_TASK OBJECTIVE:_
Your answer must be the records below, given again exactly, with no pictures in it.

_DATASET EXTRACT:_
★ ★ ★ ★ ★ ★ ★

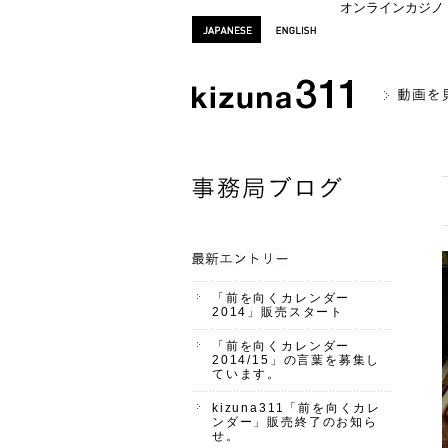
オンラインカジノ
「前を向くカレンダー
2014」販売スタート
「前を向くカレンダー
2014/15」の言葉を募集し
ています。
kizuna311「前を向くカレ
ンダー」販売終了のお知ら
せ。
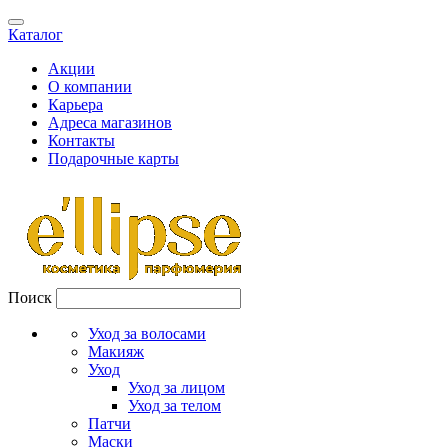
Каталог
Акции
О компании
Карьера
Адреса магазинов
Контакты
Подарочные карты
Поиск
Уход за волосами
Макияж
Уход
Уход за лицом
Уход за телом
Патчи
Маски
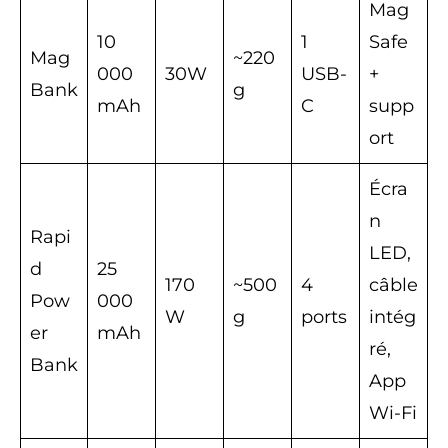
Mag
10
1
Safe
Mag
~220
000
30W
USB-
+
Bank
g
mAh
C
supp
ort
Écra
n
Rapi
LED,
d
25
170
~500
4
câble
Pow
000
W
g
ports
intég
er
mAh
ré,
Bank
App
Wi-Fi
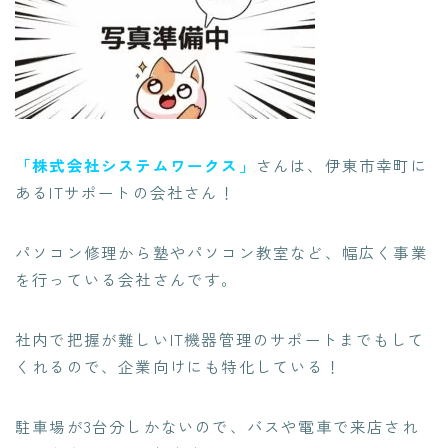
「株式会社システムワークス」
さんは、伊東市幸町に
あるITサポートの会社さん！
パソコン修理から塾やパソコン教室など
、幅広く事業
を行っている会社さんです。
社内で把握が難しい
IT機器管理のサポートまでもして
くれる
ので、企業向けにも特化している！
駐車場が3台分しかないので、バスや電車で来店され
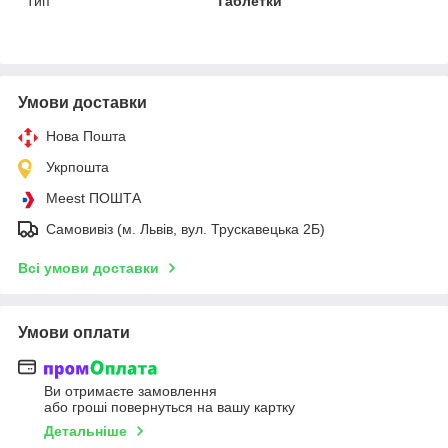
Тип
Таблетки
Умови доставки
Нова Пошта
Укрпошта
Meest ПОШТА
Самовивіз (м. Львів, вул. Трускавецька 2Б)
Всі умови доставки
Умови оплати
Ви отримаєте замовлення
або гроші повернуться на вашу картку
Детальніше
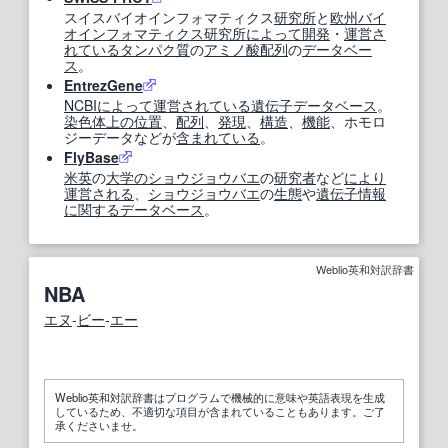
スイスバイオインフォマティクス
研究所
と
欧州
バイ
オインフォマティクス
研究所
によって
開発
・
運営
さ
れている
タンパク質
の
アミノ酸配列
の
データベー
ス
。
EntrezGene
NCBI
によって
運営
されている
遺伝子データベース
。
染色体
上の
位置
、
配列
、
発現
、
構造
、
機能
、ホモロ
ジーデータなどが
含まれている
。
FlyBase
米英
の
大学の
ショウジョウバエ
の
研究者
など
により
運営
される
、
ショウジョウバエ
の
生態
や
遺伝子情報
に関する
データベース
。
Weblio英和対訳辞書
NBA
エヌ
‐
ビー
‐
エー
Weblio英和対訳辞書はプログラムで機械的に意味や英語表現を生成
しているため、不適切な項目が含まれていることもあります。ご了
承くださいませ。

★ ★ ★ ★ ★ ★ ★

_EXERCISE RESULT:_
オンラインカジノ
「前を向くカレンダー
2014」販売スタート
「前を向くカレンダー
2014/15」の言葉を募集し
ています。
kizuna311「前を向くカレ
ンダー」販売終了のお知ら
せ。
Каталог
Акции
О компании
Карьера
Адреса магазинов
Контакты
Подарочные карты
Поиск
Уход за волосами
Макияж
Уход
Уход за лицом
Уход за телом
Патчи
Маски
Mag
10
1
Safe
Mag
~220
000
30W
USB-
+
Bank
g
mAh
C
supp
ort
Écra
n
Rapi
LED,
d
25
170
~500
4
câble
Pow
000
W
g
ports
intég
er
mAh
ré,
Bank
App
Wi-Fi
「株式会社システムワークス」
さんは、伊東市幸町に
あるITサポートの会社さん！
パソコン修理から塾やパソコン教室など
、幅広く事業
を行っている会社さんです。
社内で把握が難しい
IT機器管理のサポートまでもして
くれる
ので、企業向けにも特化している！
駐車場が3台分しかないので、バスや電車で来店され
Тип
Таблетки
Умови доставки
Нова Пошта
Укрпошта
Meest ПОШТА
Самовивіз (м. Львів, вул. Трускавецька 2Б)
Всі умови доставки
Умови оплати
Ви отримаєте замовлення
або гроші повернуться на вашу картку
Детальніше
スイスバイオインフォマティクス
研究所
と
欧州
バイ
オインフォマティクス
研究所
によって
開発
・
運営
さ
れている
タンパク質
の
アミノ酸配列
の
データベー
ス
。
EntrezGene
NCBI
によって
運営
されている
遺伝子データベース
。
染色体
上の
位置
、
配列
、
発現
、
構造
、
機能
、ホモロ
ジーデータなどが
含まれている
。
FlyBase
米英
の
大学の
ショウジョウバエ
の
研究者
など
により
運営
される
、
ショウジョウバエ
の
生態
や
遺伝子情報
に関する
データベース
。
Weblio英和対訳辞書
NBA
エヌ
‐
ビー
‐
エー
Weblio英和対訳辞書はプログラムで機械的に意味や英語表現を生成
しているため、不適切な項目が含まれていることもあります。ご了
承くださいませ。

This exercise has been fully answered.